At face value, this seems an eminently sensible suggestion, as long as MPs could abide by social distancing rules by participating online. According to one of Australia’s most respected constitutional lawyers, Professor Anne Twomey, there is nothing in the Constitution to prevent a virtual session of Parliament being conducted online.

But the question has to be asked – is this the best use of our elected representatives’ time over the next few months? Do we want ministers (and the public servants who work for them) spending hours preparing for Question Time each day? Or do we want them devoting that time to best supporting the Australian community through the pandemic?

Similarly, do we want opposition MPs spending hours each day strategising on the best way to get a nightly news grab with a Question Time zinger, or should they be spending that time working with their constituents to identify what could be improved in the government’s new COVID-19 support systems?

If your answer to these questions is, “They should do both”, that might be a fair response when it comes to the Opposition’s shadow ministers, who don’t have a ‘day’ job like ministers. But for the actual government, every hour spent dealing with the theatrics of parliament is an hour that could have been spent on identifying, developing or implementing life-saving measures.

For let’s face it, question time these days is big on theatrics and little on scrutiny. Between the Opposition’s search for the perfect gotcha and the government’s determination not to answer the question, Australian democracy is not losing anything by the lack of question time until August.

What’s more, there are other, more effective ways of getting the Parliament to scrutinise the government without extra sitting days in May and June. According to Professor Twomey, the committees established by the Parliament for exactly this purpose, such as the Joint Committee of Public Accounts and Audit, which examines government expenditure, can and should continue to perform their important scrutiny functions while parliament is not sitting. These committees are permitted to operate by phone or online.

Does this mean Labor’s calls for Parliament to resume are not really about scrutiny, but about providing a larger platform from which the government’s critics can deliver their counter messages?

The Morrison government is not the only Australian government to have closed  its parliament to concentrate on the combined health and economic challenges created by the virus.

The NSW Parliament will not sit again until September. However the state’s Upper House (the equivalent of the Senate in the Australian Parliament) has established a special committee of oversight to scrutinise the NSW government’s handling of the COVID-19 crisis, which will sit regularly during the parliamentary break until September.
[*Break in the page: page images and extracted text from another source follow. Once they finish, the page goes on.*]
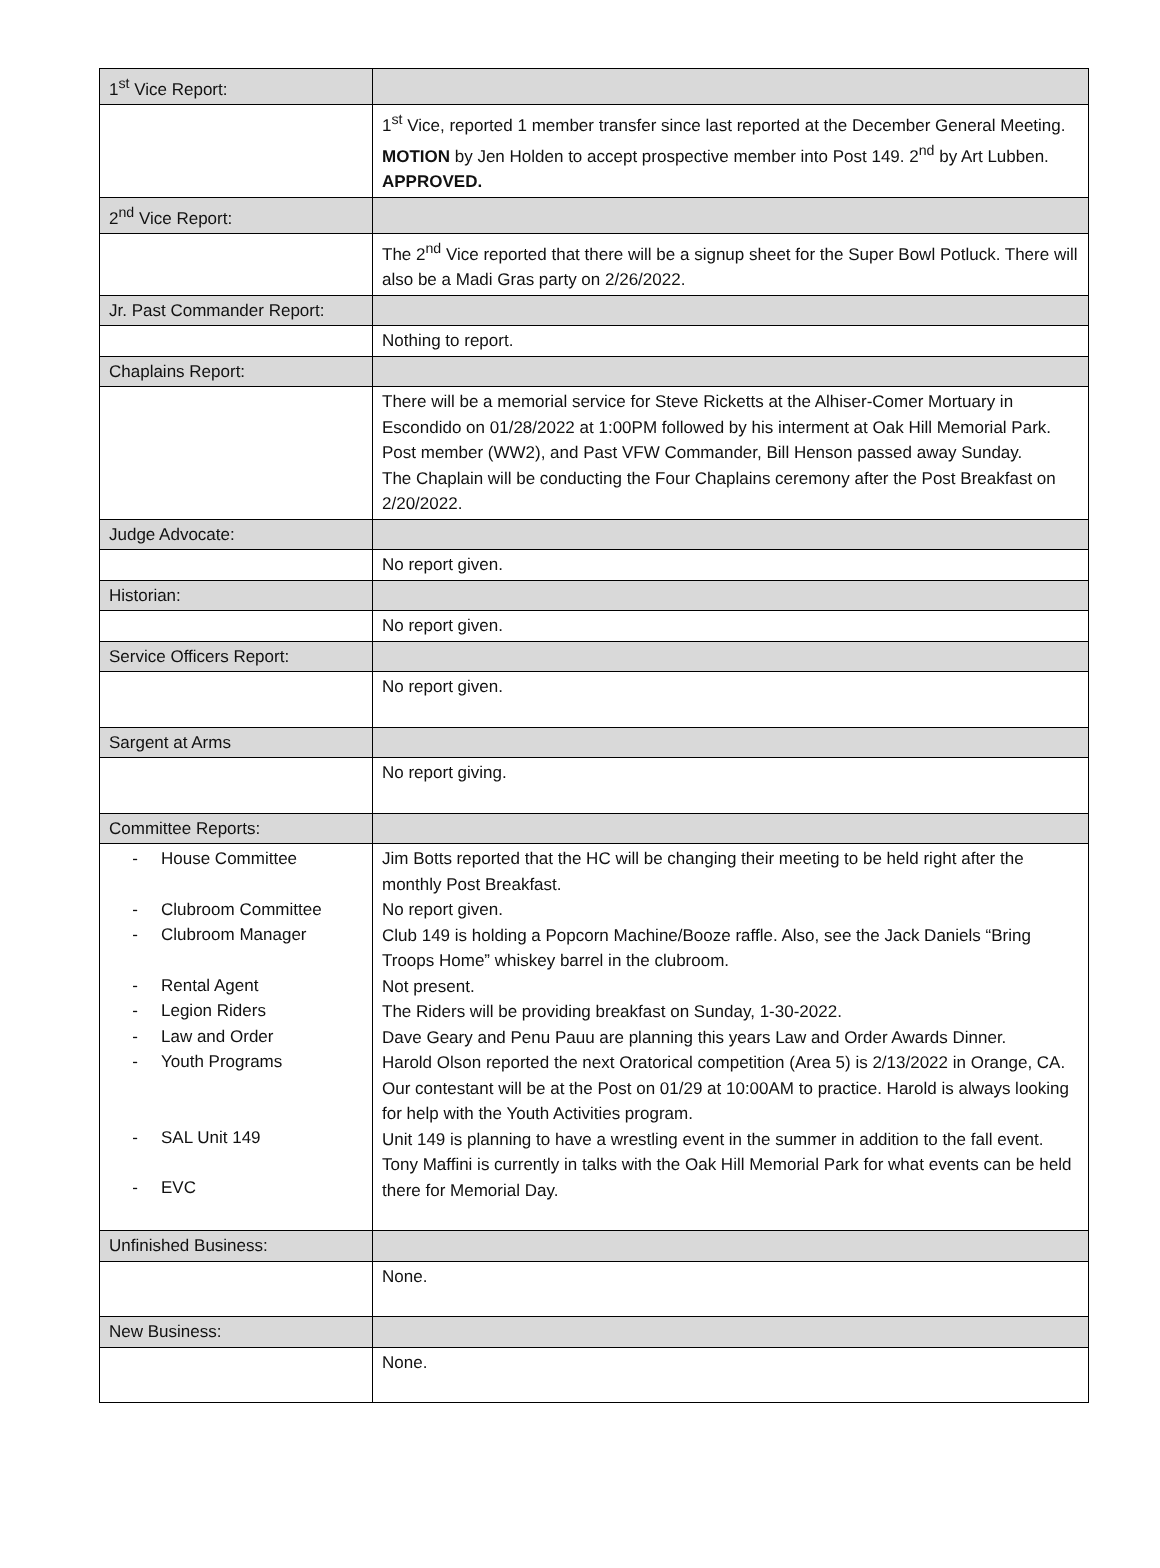| 1<sup>st</sup> Vice Report: | |
| | 1<sup>st</sup> Vice, reported 1 member transfer since last reported at the December General Meeting. MOTION by Jen Holden to accept prospective member into Post 149. 2<sup>nd</sup> by Art Lubben. APPROVED. |
| 2<sup>nd</sup> Vice Report: | |
| | The 2<sup>nd</sup> Vice reported that there will be a signup sheet for the Super Bowl Potluck. There will also be a Madi Gras party on 2/26/2022. |
| Jr. Past Commander Report: | |
| | Nothing to report. |
| Chaplains Report: | |
| | There will be a memorial service for Steve Ricketts at the Alhiser-Comer Mortuary in Escondido on 01/28/2022 at 1:00PM followed by his interment at Oak Hill Memorial Park. Post member (WW2), and Past VFW Commander, Bill Henson passed away Sunday. The Chaplain will be conducting the Four Chaplains ceremony after the Post Breakfast on 2/20/2022. |
| Judge Advocate: | |
| | No report given. |
| Historian: | |
| | No report given. |
| Service Officers Report: | |
| | No report given. |
| Sargent at Arms | |
| | No report giving. |
| Committee Reports: | |
| - House Committee - Clubroom Committee - Clubroom Manager - Rental Agent - Legion Riders - Law and Order - Youth Programs - SAL Unit 149 - EVC | Jim Botts reported that the HC will be changing their meeting to be held right after the monthly Post Breakfast. No report given. Club 149 is holding a Popcorn Machine/Booze raffle. Also, see the Jack Daniels “Bring Troops Home” whiskey barrel in the clubroom. Not present. The Riders will be providing breakfast on Sunday, 1-30-2022. Dave Geary and Penu Pauu are planning this years Law and Order Awards Dinner. Harold Olson reported the next Oratorical competition (Area 5) is 2/13/2022 in Orange, CA. Our contestant will be at the Post on 01/29 at 10:00AM to practice. Harold is always looking for help with the Youth Activities program. Unit 149 is planning to have a wrestling event in the summer in addition to the fall event. Tony Maffini is currently in talks with the Oak Hill Memorial Park for what events can be held there for Memorial Day. |
| Unfinished Business: | |
| | None. |
| New Business: | |
| | None. |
As we observed during the Global Financial Crisis, and have seen several times since, even governments with the best of intentions can get it wrong when making and implementing decisions during times of serious emergency.

Right now, we’ve entrusted our health, wellbeing, economic viability and civil liberties to a government that hasn’t always proven to have the best of intentions.

In this sense, advocates are right to call for greater government scrutiny and accountability.

However, if scrutiny of the Morrison government is really what Labor and other advocates calling for the return of Parliament are after, they should redirect their efforts to using the existing parliamentary committees to do so.

Otherwise the complaints look like calls for just another opportunity to grandstand, which is also something that Australian democracy doesn’t need right now.